O que diz o MEC e a prefeitura?
Procurado pelo UOL, o MEC (Ministério da Educação) destacou
que, “de acordo com a Constituição Federal, os municípios, estados e a União
têm autonomia garantida pelo Pacto Federativo”. “Nenhum órgão da União está
acima de qualquer órgão municipal ou estadual.”
O MEC também informou que seu papel é de apoio e que o
assunto deveria ser tratado com a Secretaria Municipal de Educação, “uma vez
que qualquer decisão de fechamento ou abertura de escolas é da própria
secretaria, dentro de sua autonomia garantida por lei”.
Já a secretária de Educação de Areia, Sandra Araújo Medeiros,
reclama das condições anteriores das escolas municipais.

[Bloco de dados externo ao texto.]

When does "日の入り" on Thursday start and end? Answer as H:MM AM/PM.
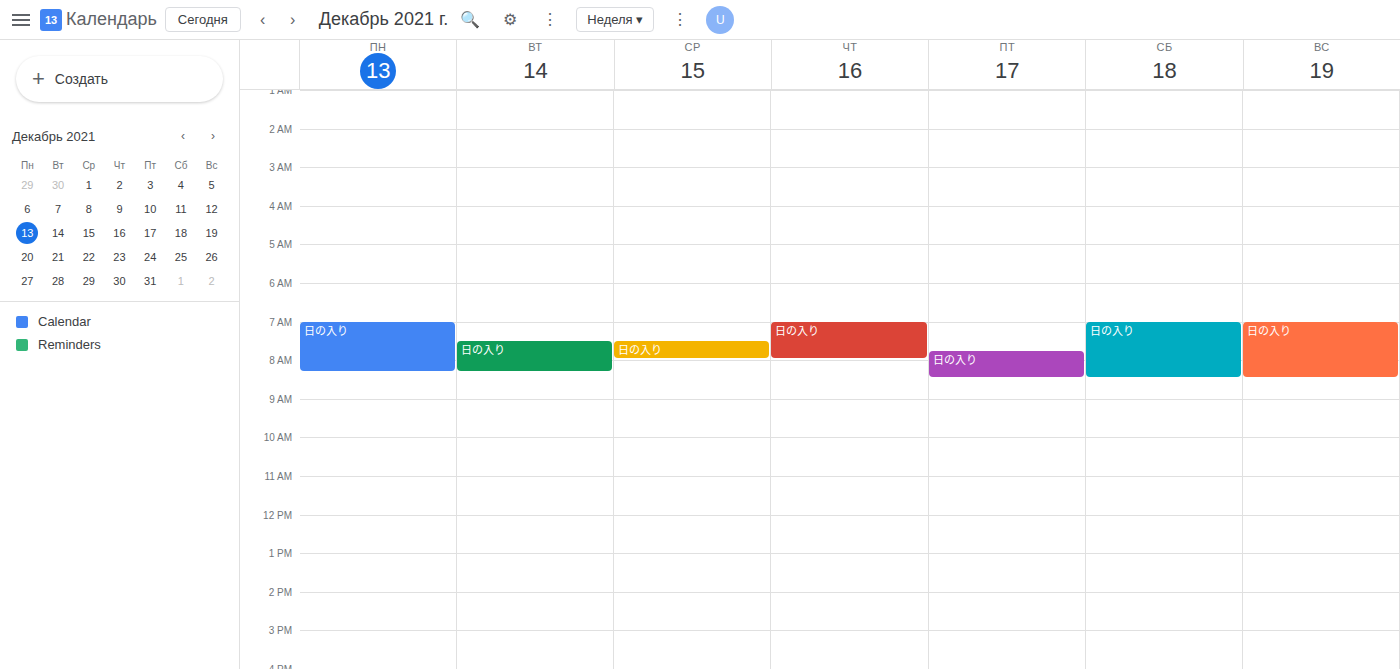
7:00 AM to 8:00 AM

“Antes da nossa gestão, havia escola em que merendeira dava
aula e escola que estava fechada em dia letivo. As mudanças foram necessárias”,
afirmou ao UOL, ressaltando que foram 11, e não 13, o número de escolas
fechadas.
Segundo ela, também há uma tentativa de politizar o
fechamento das escolas.
No cargo desde janeiro de 2017, a secretária diz que, das 24
escolas municipais, apenas seis não eram multisseriadas, o que precisou ser
reavaliado para atender as exigências do Ministério da Educação.

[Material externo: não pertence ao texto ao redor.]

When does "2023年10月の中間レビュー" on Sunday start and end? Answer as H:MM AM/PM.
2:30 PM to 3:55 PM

“Além disso, o desempenho era muito baixo. Havia escolas com
distância de 900 metros de uma para outra e com estruturas péssimas. Outras
eram assaltadas diversas vezes. Diante disso, ou a gente reestruturava ou
continuaria com a fábrica de analfabetos”, afirmou.
Sobre o caso da escola Emília Maracajá, Medeiros disse que só
depois de muitas conversas foi apresentada aos pais dos alunos a opção de
transferência para outras escolas.
“A ideia era reabrir a escola por 60 dias e ver se realmente
seria produtivo. Mesmo tendo apenas 14 alunos, íamos reabrir a escola, desde
que os outros estudantes de salas multisseriadas fossem transferidos, mas a
proposta não foi aceita [nem pelos pais nem pelo MP]”, afirmou.
Segundo ela, os alunos da Emília Maracajá não estão
formalmente matriculados e correm o risco de perder o ano letivo.
Pais também se preocupam com o cancelamento do benefício do
Bolsa Família por causa da falta de frequência escolar.
O impasse só deve ser resolvido na Justiça, tendo em vista as
tentativas frustradas de acordo entre as partes.
Em relação ao sinal de internet, a secretária disse que a
antena foi instalada, mesmo com a escola fechada, devido a um atraso na
liberação do processo pelo MEC.
“Quando chegaram para instalar, a escola já estava fechada,
mas, como havia a perspectiva de reabrir, optamos por deixar, pois fazia parte
do acordo com os pais não retirar nada da escola até que a situação fosse
definitivamente resolvida. Infelizmente não teve acordo e agora vamos aguardar
a decisão da Justiça.”
A Justiça estadual deu um prazo de 30 dias, que vence no
final deste mês, para a prefeitura se justificar oficialmente sobre o
fechamento das escolas. Só então a questão vai ser colocada em julgamento.